Feed The People Or Pay For Garbage

Father Roberto Ubertino, executive director of the St. John the Compassionate Mission says his centre is facing a $30,000 garbage bill from the city, which could spell the end of its meal program that feeds the needy from across Toronto. Photos by Omar Mosleh.

After 25 years of serving meals to those in need, St. John the Compassionate Mission’s meal program could be forced to close as a result of a new garbage collection fee the city plans to levy on non-profit organizations.

The new policy, adopted by city council on Nov. 29, will result in all non-residential tenants including retirement homes, places of worship, charitable organizations and libraries paying for garbage collection. In the past they were exempt from such a fee. The move is projected to save the city $2.9 million a year.

The organizations will eventually pay commercial rate of $806 a year per bin for weekly pickup with the increase to be phased in over four years.

This means organizations like St. John the Compassionate Mission will see costs skyrocket based on the number of bins they have, said Father Roberto Ubertino, the mission’s executive director.

Father Roberto Ubertino and volunteers show an example of the garbage the mission's meal program generates.

“It turns out that our cost will be about $30,000 per year, for garbage,” said Ubertino. “And that really puts our program in jeopardy.”

Ubertino says the city actually loses out if the mission is forced to close its meal program, because they are providing essential service — food and shelter — at no cost.

“It’s also providing a social service because during the winter, people have a place to come, and we have a social worker,” he pointed out. “All of these services we provide free of charge.”

Shelter and social services could be the only free services left if the meal program comes to a close.

That worries long-time mission user and volunteer Jeannie Dunn, who can’t read or write because of a learning disability. She has trouble finding work and said apart from providing meals, the mission offered her a place to socialize and meet people when she was depressed.

“I’ve been coming for 25 years, so if it closes down, I have nowhere to go,” she said. “What am I going to do, sit at home and be depressed again?”

Dunn, who eats at the Broadview Avenue mission three days a week, says it’s hard to stretch her disability benefits through the month.

“I only get $570 a month, I go to the grocery store, buy nothing and it’s $200,” she said. “I eat here because I can’t afford to feed myself on the little money they give us.”

Ubertino said Dunn’s story is typical.

“A lot of the people that come here live on welfare,” he said. “And most of the people coming here live in situations where they don’t have any cooking facilities.”

The mission serves people from across the city, and Ubertino says the need is strong. Each morning, there are about 50–60 people waiting outside when the mission opens at 6 a.m.

Ubertino is concerned about what may happen to those people if the mission can no longer run the meal program.

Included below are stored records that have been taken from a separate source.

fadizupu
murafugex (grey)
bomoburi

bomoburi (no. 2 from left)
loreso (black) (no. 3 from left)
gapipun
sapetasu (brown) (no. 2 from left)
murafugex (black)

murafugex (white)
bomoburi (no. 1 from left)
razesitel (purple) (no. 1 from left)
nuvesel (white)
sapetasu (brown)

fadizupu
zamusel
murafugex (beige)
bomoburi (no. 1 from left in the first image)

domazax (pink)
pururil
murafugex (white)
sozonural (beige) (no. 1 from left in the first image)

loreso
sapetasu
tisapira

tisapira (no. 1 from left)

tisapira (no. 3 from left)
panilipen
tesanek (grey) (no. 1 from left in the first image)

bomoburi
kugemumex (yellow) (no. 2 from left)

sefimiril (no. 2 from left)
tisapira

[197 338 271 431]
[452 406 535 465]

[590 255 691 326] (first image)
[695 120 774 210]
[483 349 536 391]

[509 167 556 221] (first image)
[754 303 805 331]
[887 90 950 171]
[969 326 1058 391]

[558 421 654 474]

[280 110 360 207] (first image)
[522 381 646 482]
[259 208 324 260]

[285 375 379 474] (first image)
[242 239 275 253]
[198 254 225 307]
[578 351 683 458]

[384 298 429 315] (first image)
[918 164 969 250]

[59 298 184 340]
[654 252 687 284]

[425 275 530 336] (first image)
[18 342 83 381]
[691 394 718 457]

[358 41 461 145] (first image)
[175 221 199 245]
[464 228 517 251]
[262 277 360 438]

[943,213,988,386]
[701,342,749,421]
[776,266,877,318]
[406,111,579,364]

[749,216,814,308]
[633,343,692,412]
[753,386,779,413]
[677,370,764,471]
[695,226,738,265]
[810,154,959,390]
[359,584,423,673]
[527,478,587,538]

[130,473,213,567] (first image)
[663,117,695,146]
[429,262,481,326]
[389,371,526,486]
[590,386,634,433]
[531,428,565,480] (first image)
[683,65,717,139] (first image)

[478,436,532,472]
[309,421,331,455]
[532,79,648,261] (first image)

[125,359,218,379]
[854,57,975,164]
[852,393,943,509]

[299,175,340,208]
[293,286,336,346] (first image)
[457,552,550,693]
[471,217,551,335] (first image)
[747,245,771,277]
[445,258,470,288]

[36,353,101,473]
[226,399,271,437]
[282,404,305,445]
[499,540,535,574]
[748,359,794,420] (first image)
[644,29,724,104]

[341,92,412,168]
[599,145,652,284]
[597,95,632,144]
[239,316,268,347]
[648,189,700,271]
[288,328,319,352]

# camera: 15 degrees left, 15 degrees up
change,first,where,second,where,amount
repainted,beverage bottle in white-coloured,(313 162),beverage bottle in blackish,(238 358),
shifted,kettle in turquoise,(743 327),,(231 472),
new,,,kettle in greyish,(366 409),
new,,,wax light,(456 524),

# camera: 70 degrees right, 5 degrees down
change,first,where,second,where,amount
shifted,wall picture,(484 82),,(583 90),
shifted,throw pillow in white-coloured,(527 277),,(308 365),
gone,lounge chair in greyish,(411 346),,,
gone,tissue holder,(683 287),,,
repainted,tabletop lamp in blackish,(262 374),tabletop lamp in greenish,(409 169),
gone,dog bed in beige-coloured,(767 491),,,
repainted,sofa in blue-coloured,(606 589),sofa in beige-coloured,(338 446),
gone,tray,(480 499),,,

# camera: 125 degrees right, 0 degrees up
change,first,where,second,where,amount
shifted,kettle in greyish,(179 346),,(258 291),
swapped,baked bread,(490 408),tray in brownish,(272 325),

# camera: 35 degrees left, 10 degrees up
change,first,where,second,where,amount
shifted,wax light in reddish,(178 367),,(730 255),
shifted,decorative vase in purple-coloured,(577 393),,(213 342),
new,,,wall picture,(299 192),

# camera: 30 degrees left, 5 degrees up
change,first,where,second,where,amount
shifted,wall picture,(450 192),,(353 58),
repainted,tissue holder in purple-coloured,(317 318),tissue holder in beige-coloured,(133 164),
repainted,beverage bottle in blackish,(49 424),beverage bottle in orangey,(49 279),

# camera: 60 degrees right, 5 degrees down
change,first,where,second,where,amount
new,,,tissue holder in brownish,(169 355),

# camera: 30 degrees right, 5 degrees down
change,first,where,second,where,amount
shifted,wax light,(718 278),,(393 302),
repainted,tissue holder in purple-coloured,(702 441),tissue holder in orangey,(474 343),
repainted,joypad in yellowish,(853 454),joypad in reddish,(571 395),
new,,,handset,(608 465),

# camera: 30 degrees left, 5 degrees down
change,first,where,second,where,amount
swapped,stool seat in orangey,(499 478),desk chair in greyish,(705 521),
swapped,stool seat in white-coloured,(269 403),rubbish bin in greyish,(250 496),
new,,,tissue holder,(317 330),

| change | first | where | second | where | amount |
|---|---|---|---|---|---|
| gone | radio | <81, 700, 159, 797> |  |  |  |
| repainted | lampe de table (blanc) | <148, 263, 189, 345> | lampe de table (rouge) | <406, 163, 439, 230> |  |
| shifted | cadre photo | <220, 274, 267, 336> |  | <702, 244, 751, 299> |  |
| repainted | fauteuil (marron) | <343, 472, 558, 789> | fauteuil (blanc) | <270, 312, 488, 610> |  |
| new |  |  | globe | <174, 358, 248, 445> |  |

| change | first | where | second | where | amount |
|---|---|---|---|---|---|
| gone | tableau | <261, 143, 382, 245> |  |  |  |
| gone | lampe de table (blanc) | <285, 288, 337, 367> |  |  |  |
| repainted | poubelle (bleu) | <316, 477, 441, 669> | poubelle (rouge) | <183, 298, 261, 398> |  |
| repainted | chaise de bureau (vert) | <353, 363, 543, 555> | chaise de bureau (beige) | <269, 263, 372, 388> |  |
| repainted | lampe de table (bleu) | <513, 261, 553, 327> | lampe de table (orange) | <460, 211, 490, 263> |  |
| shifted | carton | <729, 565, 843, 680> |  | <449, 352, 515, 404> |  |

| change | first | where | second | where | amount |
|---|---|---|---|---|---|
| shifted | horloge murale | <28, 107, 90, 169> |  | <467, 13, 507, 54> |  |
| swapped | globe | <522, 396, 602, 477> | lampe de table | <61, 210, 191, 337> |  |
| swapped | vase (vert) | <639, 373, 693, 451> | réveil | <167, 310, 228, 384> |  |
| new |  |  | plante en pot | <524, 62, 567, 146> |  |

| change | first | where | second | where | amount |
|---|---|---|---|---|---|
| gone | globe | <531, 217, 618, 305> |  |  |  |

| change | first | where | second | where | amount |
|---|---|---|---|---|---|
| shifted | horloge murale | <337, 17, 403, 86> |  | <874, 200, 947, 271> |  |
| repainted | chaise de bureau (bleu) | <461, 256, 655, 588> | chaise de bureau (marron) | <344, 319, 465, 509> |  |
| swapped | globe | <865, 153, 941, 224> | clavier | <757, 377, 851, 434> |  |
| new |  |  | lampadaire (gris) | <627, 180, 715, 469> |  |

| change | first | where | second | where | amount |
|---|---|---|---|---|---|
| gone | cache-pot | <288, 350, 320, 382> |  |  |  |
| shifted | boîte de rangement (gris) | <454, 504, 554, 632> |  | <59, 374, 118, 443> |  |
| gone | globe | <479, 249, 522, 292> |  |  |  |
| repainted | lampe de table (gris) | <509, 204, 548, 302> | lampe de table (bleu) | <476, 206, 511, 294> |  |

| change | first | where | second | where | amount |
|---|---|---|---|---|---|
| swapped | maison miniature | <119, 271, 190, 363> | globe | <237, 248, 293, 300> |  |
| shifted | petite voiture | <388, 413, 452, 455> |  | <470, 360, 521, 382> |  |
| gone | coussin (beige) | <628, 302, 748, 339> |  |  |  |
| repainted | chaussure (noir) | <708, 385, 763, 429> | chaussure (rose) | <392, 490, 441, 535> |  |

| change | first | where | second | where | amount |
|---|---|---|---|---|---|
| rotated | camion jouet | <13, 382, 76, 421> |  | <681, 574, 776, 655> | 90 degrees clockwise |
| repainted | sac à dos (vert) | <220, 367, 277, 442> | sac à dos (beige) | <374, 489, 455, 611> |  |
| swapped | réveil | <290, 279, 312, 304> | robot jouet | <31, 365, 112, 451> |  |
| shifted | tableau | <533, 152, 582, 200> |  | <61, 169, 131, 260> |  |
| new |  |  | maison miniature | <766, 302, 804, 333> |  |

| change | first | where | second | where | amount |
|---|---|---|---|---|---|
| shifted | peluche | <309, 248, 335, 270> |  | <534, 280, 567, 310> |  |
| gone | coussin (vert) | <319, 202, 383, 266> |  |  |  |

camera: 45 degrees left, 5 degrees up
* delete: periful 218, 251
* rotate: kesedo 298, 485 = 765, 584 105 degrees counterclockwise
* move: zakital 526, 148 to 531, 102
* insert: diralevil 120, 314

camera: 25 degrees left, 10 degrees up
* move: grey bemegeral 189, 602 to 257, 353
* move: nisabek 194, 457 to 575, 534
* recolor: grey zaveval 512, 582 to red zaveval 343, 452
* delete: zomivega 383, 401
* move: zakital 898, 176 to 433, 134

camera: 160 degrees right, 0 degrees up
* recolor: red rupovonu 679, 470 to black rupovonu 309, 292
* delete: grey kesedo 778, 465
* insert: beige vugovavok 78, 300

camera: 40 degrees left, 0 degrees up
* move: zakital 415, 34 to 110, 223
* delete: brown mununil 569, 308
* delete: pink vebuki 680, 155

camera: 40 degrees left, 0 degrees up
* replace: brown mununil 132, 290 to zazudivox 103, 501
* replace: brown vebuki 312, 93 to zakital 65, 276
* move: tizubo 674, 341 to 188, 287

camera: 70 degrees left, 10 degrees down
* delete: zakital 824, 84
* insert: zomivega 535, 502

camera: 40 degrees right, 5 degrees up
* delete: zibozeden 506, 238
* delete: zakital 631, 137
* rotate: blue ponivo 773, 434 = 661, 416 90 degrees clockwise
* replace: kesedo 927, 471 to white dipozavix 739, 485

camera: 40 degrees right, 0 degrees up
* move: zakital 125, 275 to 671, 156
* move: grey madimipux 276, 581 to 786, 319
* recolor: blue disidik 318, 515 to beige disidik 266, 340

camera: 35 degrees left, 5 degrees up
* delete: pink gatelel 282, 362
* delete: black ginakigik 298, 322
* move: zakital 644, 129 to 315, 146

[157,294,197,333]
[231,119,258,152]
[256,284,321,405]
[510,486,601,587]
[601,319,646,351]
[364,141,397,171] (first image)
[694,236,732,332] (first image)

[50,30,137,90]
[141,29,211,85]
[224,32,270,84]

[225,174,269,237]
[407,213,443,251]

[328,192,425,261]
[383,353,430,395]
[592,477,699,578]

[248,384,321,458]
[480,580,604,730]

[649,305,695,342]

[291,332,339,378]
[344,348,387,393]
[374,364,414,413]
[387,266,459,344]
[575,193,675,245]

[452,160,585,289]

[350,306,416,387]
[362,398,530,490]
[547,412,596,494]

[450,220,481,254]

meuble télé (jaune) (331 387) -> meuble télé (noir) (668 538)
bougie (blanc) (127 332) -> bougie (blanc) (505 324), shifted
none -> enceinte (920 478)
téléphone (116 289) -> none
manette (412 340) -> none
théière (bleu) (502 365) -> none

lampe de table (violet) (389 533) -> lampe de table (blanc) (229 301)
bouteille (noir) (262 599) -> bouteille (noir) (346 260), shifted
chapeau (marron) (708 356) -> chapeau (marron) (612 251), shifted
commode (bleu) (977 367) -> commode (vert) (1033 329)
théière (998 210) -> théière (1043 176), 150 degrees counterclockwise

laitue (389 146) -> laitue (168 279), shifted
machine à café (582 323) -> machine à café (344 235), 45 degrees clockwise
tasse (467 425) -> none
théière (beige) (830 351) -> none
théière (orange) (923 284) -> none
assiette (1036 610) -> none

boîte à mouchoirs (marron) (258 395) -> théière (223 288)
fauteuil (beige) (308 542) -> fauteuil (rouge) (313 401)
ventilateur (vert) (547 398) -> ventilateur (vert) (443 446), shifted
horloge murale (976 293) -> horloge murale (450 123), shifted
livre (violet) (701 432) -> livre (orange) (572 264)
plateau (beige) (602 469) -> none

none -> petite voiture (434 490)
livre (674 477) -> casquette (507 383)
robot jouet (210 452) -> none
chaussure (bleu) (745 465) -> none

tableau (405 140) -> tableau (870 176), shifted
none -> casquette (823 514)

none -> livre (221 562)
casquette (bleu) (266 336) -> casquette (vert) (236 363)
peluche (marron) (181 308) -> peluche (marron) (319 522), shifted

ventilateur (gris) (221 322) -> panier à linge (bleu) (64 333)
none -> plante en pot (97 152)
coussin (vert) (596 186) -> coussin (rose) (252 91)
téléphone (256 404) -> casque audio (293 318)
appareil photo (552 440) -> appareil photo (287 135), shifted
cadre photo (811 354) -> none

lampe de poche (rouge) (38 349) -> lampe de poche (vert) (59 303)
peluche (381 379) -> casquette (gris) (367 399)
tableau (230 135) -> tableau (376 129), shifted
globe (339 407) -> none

“For these people, if you don’t have places like this, you don’t eat,” he said. “I have people who regularly come up to me and are really thankful, because sometimes they haven’t eaten for several days.”

After repeated attempts, Public Works and Infrastructure chair Denzil Minnan-Wong did not respond to the Town Crier’s request for comment. But a city document with information on the new non-residential fees says charities will not suffer “undue hardship” as a result of the policy change.

“Many Non-Residential customers are large for-profit organizations or large charities with significant budgets,” the document says. “Charities that provide social services should anticipate lower fees achieved through diversion, since recycling and organic programs are provided free-of-charge.”

St. John’s the Compassionate Mission is neither a large for-profit organization nor a large charity. While they currently recycle, if they were to pay $30,000 for garbage collection, it would be the second largest expense in their annual budget.

Councillor Gord Perks said the city implemented the policy too hastily. Perks, a member of the works committee, made a motion for the policy to start Jan. 1, 2013, rather than the current July 1, 2012, but it was defeated.

“It would give these small charities and daycares and so on, an opportunity to figure out how they’re going to pay for it rather than have it lumped onto a budget that they would already have had to approve for this year,” he said.

Ubertino compares the policy to Mayor Rob Ford waging a “war on the poor”, and says the garbage collection fee is not getting as much attention as library or pool cuts because it affects those in the low-income bracket.

“He is hurting and taxing the poorest people,” Ubertino charged. “The people that come here, and basically need the food to get through the day, they’re not the ones you’re going to hear from.”

Ubertino is looking to see if the city would exempt a particular organization if they offered a social service. If not, the mission might be handing out its last free meals soon.

“We simply cannot afford it,” he said. “We have to choose, do we feed people, or do we pay for the garbage … That’s what it’s come to.”